One unexpected finding was the poor correlation between the steepness of the repolarization gradients with the duration of the QTc, the latter being the dominant clinical risk factor in the LQT1, 2, and 3 genotypes.7–10 I suspect the poor correlation may be a power issue due the small number of patients studied by the ECG imaging technique. Additional investigations are needed to clarify this issue.
This ECG imaging technique has provided new insights into the arrhythmogenic substrate of LQTS, and it should have applicability in other genetic and acquired cardiac arrhythmogenic conditions. The present methodology is complex, requires considerable sophistication in its use, and is unlikely to be utilized clinically on a day-to-day basis at this time or in the near future.
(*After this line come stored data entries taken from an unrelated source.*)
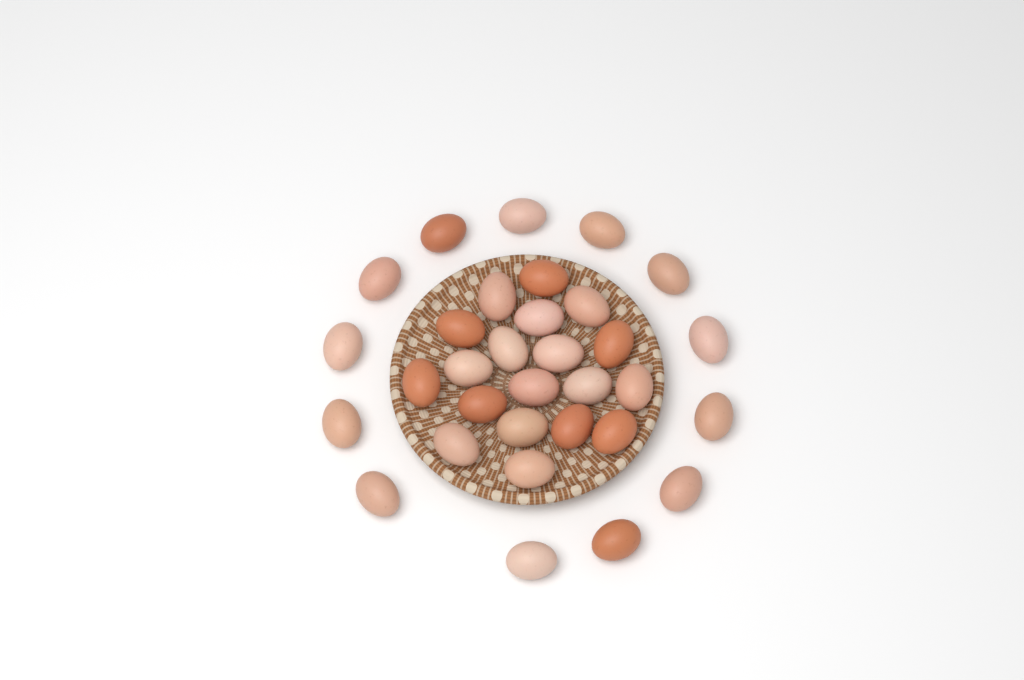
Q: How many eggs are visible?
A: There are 32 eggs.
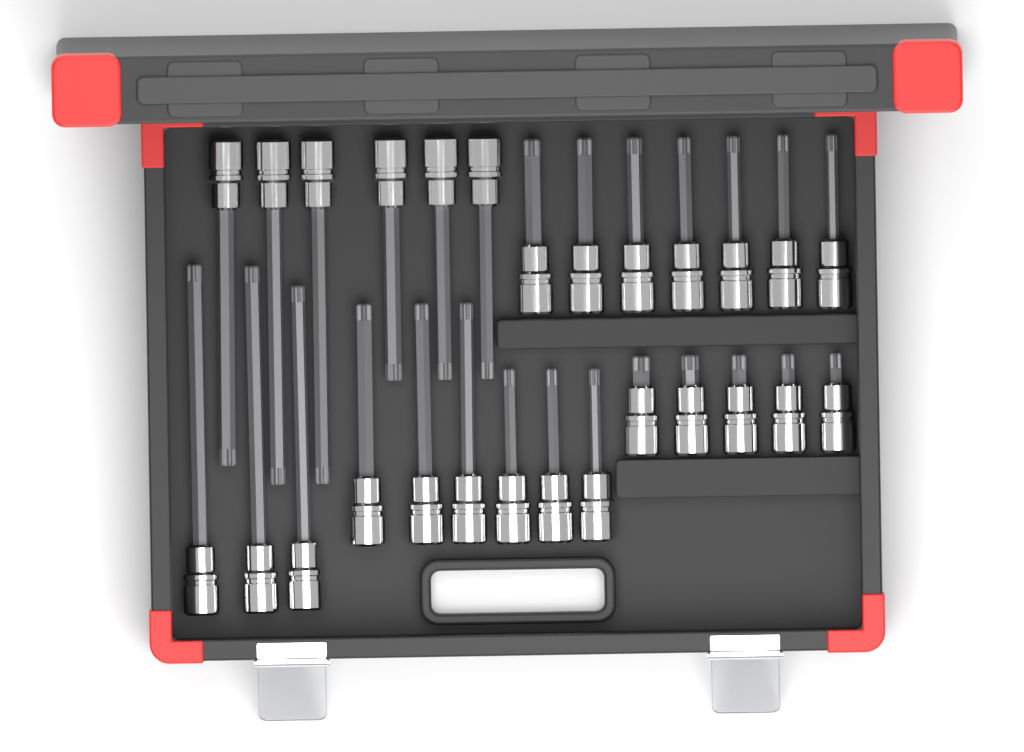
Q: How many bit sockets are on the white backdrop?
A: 27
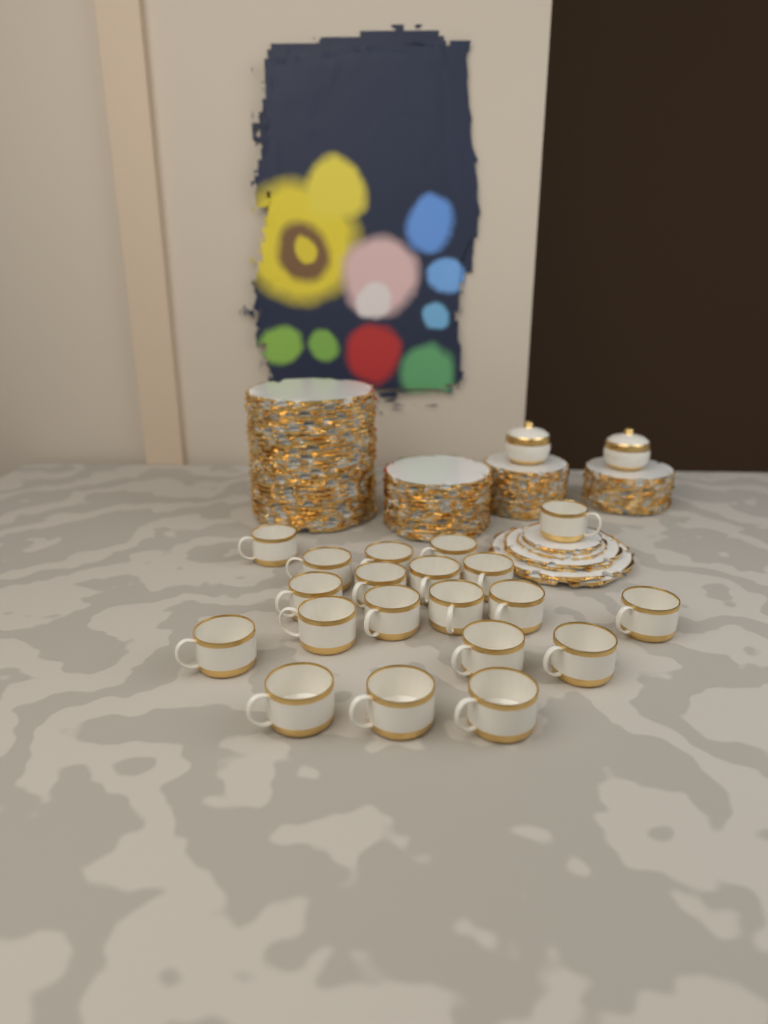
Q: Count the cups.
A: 20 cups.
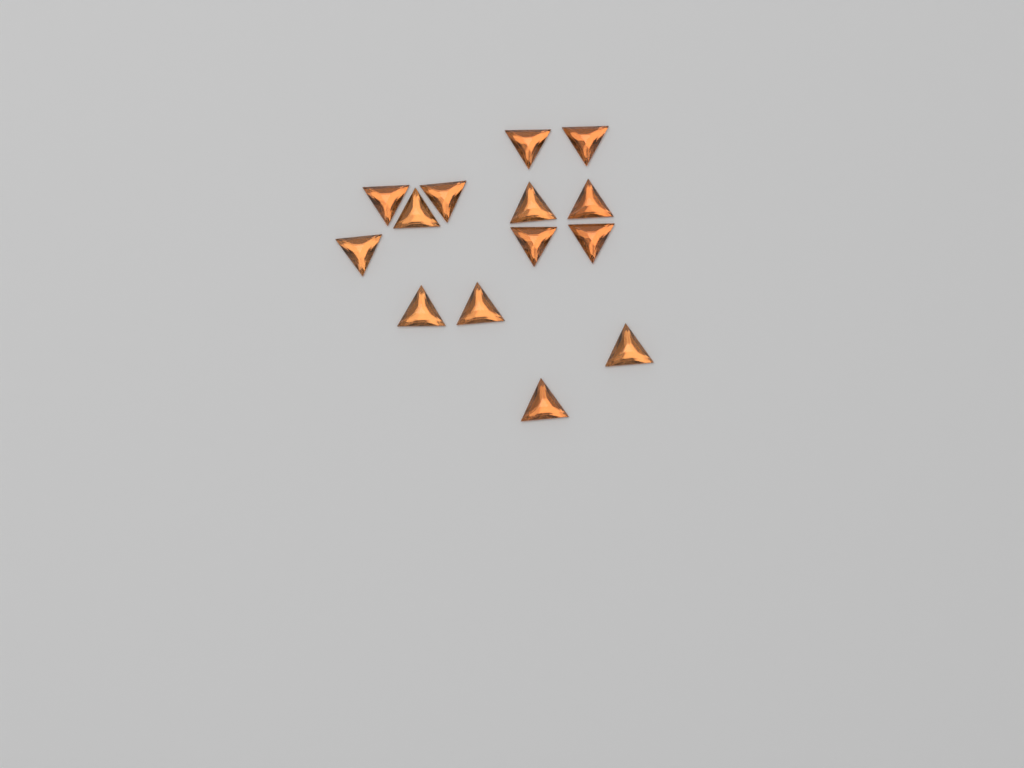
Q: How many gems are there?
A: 14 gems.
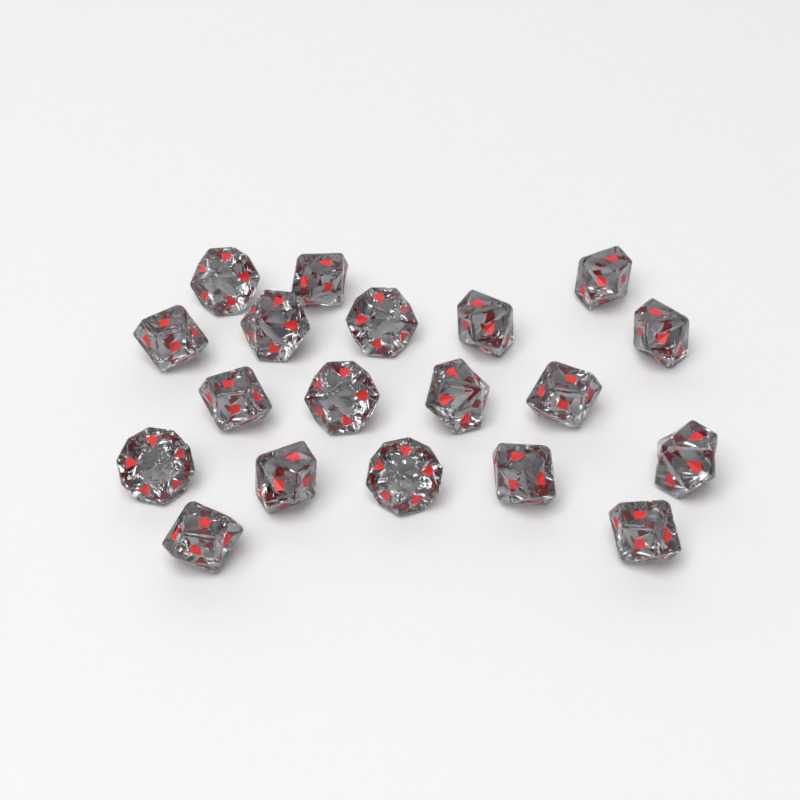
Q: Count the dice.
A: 19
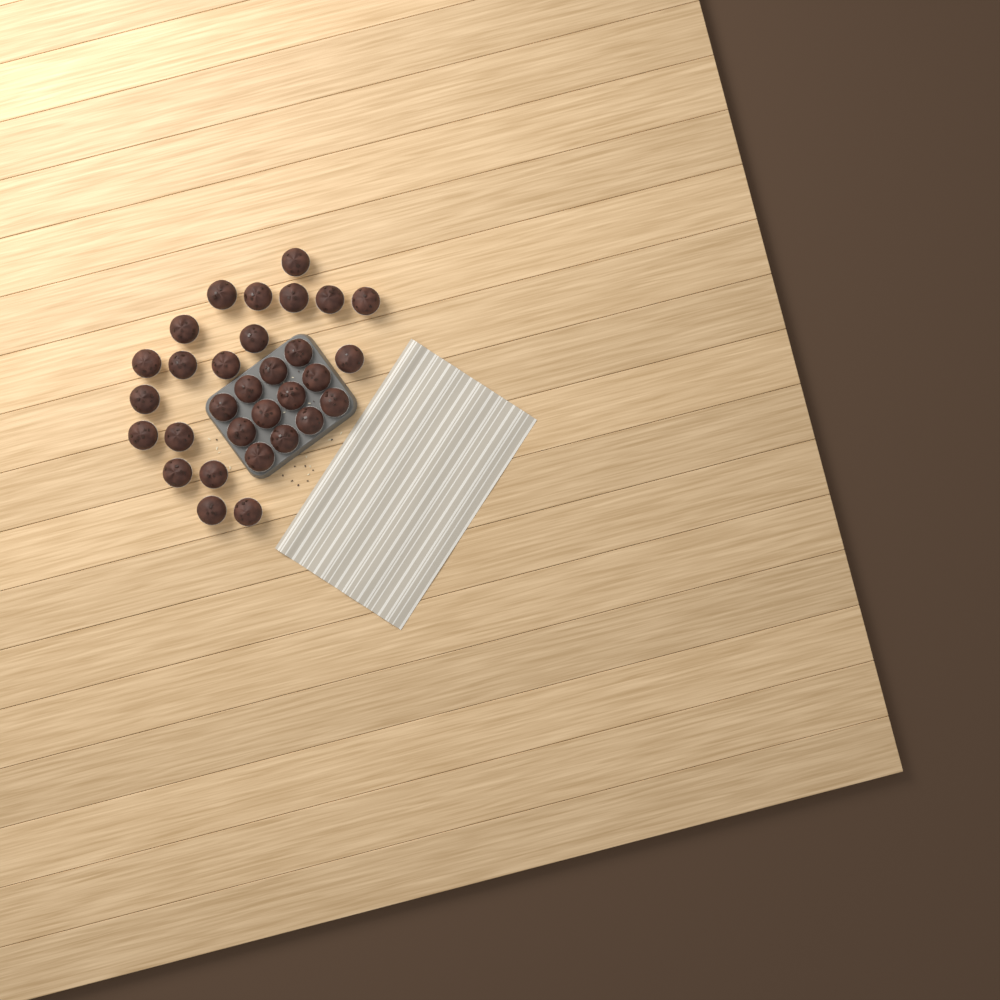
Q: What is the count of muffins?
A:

However, we can expect improvement and simplification of the ECG imaging technique with time, and when that occurs, we can anticipate substantial new advances in our understanding and prevention of potentially malignant ventricular tachyarrhythmias in a spectrum of cardiac disorders.
Acknowledgments
Funding Sources: This work was supported in part by research grant R01HL-123483 from the National Heart and Lung Institute of the National Institutes of Health, Bethesda, Maryland.
Footnotes
Disclosures: Dr. Moss is funded by a research grant from Gilead Pharmaceuticals for the International LQT3 Registry.